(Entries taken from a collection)
--
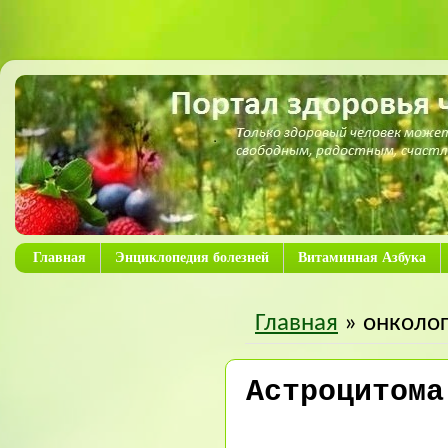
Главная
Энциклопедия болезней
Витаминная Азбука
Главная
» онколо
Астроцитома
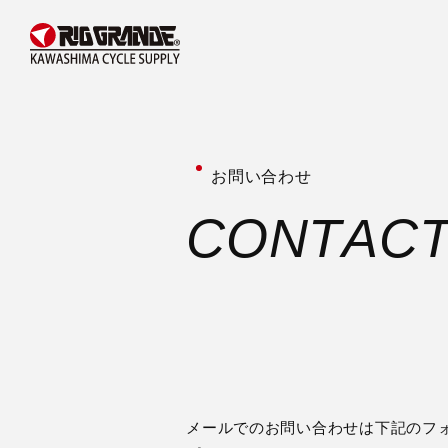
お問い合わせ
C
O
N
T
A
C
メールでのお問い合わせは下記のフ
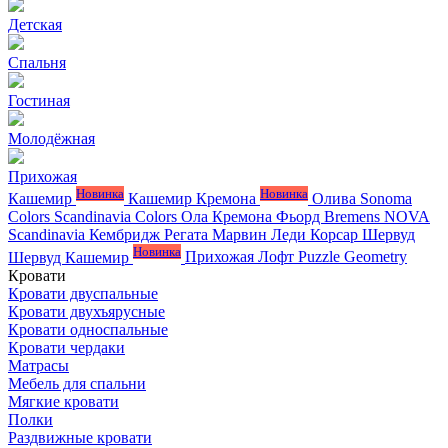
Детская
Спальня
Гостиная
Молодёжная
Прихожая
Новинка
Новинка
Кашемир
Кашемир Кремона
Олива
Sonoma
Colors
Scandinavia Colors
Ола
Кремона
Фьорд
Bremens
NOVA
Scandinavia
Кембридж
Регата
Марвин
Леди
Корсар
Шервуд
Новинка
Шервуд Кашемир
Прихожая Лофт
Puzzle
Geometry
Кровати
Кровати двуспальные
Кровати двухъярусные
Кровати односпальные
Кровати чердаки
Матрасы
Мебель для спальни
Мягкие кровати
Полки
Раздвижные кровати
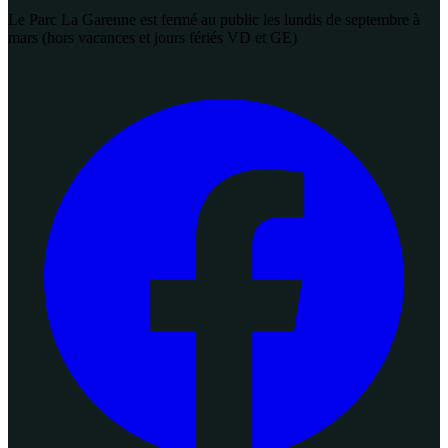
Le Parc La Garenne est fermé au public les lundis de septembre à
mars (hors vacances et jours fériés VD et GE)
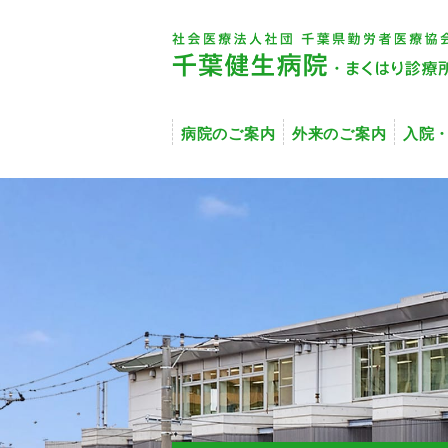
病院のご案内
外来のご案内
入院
--
▶ WHAT THIS TASK INVOLVES
Drop the images and return the data verbatim.

▶ WRITTEN REPLY
Главная
Энциклопедия болезней
Витаминная Азбука
Главная
» онколо
Астроцитома
お問い合わせ
C
O
N
T
A
C
メールでのお問い合わせは下記のフ
Детская
Спальня
Гостиная
Молодёжная
Прихожая
Новинка
Новинка
Кашемир
Кашемир Кремона
Олива
Sonoma
Colors
Scandinavia Colors
Ола
Кремона
Фьорд
Bremens
NOVA
Scandinavia
Кембридж
Регата
Марвин
Леди
Корсар
Шервуд
Новинка
Шервуд Кашемир
Прихожая Лофт
Puzzle
Geometry
Кровати
Кровати двуспальные
Кровати двухъярусные
Кровати односпальные
Кровати чердаки
Матрасы
Мебель для спальни
Мягкие кровати
Полки
Раздвижные кровати
Le Parc La Garenne est fermé au public les lundis de septembre à
mars (hors vacances et jours fériés VD et GE)
病院のご案内
外来のご案内
入院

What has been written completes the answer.